THE INTERNATIONAL PERSPECTIVE
RB: I take your points about experience, but the best e-retailers give a fantastic experience. Great choice, rapid delivery and returns service – sometimes better than shops. Although e-retail is better for ‘classic’ items like business shirts – more so than, say, new designs, colors and brands.
Another factor, of course, is the big picture in terms of economic growth. Today, we are seeing an increasingly powerful recovery in many developed countries. Consumer balance sheets are in good shape around the world and confidence is high, so you would expect overall volumes to be going up. Overall growth and increased market share will keep e-retail booming. I did think that maybe market share had plateaued in the U.K., but I am not sure that is true. Moreover, in most other countries, including the U.S., market share is low and heading up quickly.
SR: The sector-by-sector analysis is important here, too. If we look at the luxury market, very few people will spend thousands of pounds online at the push of a button. We want to go into the store, feel and experience the product. And research shows that we are increasingly interested in buying into the experience as opposed to merely the product.
Topshop, for example, is getting better at giving its customers an experience. They never used to have too much going on in store, but now some of their stores have hairdressers, treatments, a nail bar, style consultants, and more. It’s no longer just about going in, picking something up, and leaving.

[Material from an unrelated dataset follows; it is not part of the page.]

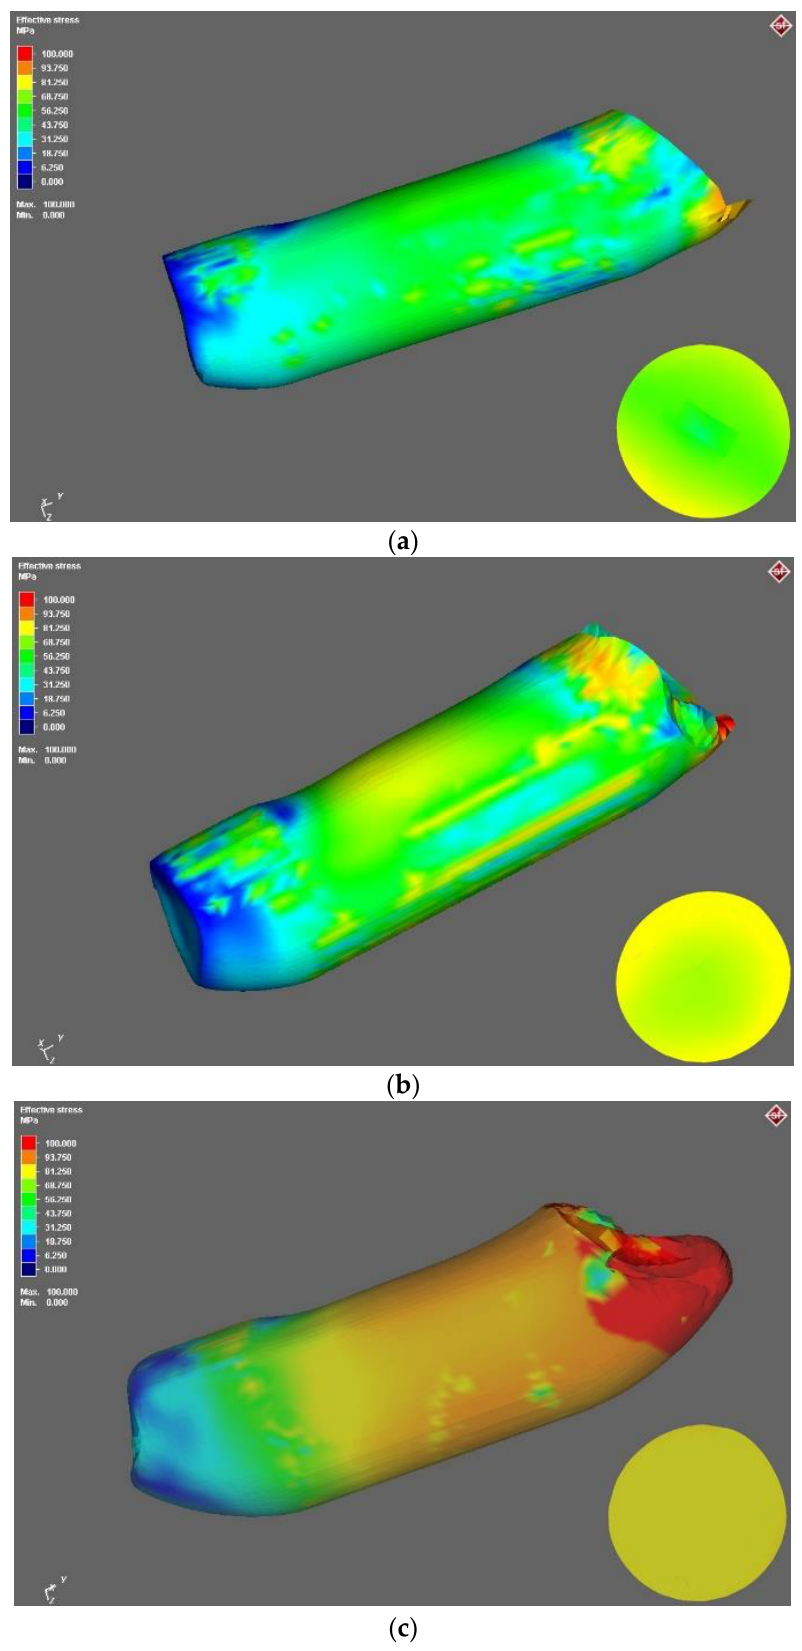
Figure 6. Stress distribution along both the LS and TS of the ECAPed AA2011 samples processed through 1- p ( a ), 2-Bc ( b ) and 4-Bc ( c ) at 150 ◦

Primark is an interesting example, because they have decided not to have e-commerce at all. You might think that an essentials brand which is cheap would want to go the e-commerce route. I suspect they know, though, that by keeping their commerce in store they’ll increase their dwell-time, which will lead to more sales and impulse purchases.
Any retailer which can develop a robust multichannel retail strategy that combines ‘clicks with bricks’ will succeed. Needless to say, the occupancy costs for a physical store need to stack up, and retailers will be mindful of the size and number of stores they will commit to. In the U.K. for example, we are yet to feel the impact of the business rates (property tax) increases in key retail destinations.
SPEED OF ADAPTATION
RB: The question of what determines the speed of adaptation to e-commerce is an interesting one. As an economist, I think prices, incomes, and the availability of technology are the main factors. In the U.S., for example, there is some evidence that online commerce correlates to the gas price: When petrol prices go up, people are more likely to buy online; when it goes down, they’re more likely to go back into physical stores.

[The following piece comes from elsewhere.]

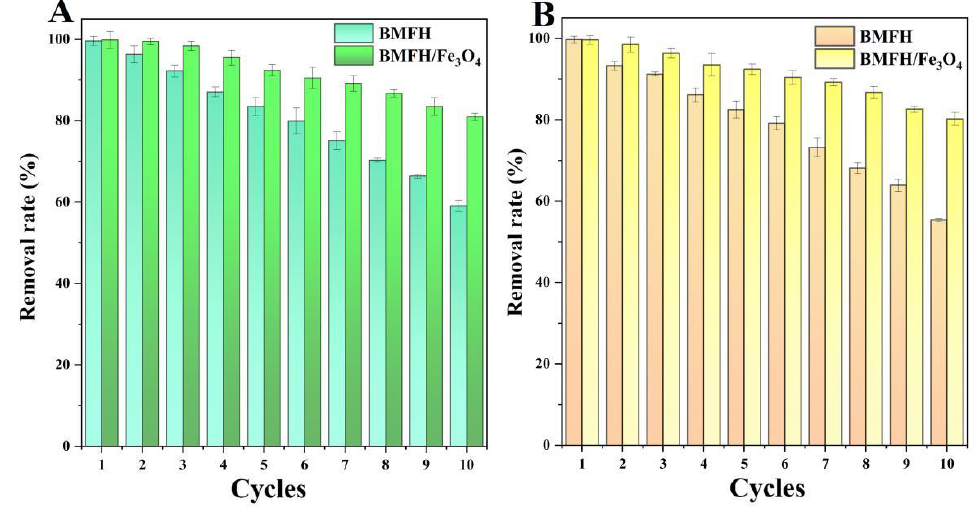
Figure 12. Cycling stability of the BMFH and BMFH/Fe 3 O 4 to remove (A) MG and (B) TH.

And when I think about my own adaptation to e-commerce, I’ve come to the conclusion that I have similar shopping habits to millennials myself. I prefer to shop in shops, particularly when it comes to luxury items. I will go a long way to see new cool stuff. Perhaps, I’m a closet millennial … despite the trivial matter of age.
In any case, the battle of consumer engagement is super-fierce right now. ‘Bricks and clicks’ need to be right ‘on their game’ to succeed.

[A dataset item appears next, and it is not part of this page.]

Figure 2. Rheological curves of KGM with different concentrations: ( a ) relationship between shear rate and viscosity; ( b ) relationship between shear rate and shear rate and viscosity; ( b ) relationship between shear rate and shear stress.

Sahar Rezazadeh is a chartered surveyor on the CBRE Central London retail team, offering advisory and transactions services to clients. She advises retailers on their store portfolios including new entrants to the U.K. and London market and specializes in fashion and lifestyle brands. She’s a former finalist of the Network of Aspiring Women Young Entrepreneurs, and in 2014/15 won the RICS Young Surveyor of the Year Award.
Richard Barkham is the global chief economist at CBRE. He is a former director of research for the Grosvenor Group, and a visiting professor in the Department of Construction and Project Management at University College London. He taught at the University of Reading between 1987 and 1998. He is the author of Real Estate and Globalisation, which explains the impact on real estate markets of the rise of emerging markets such as China and Brazil, as well as numerous academic and industry papers.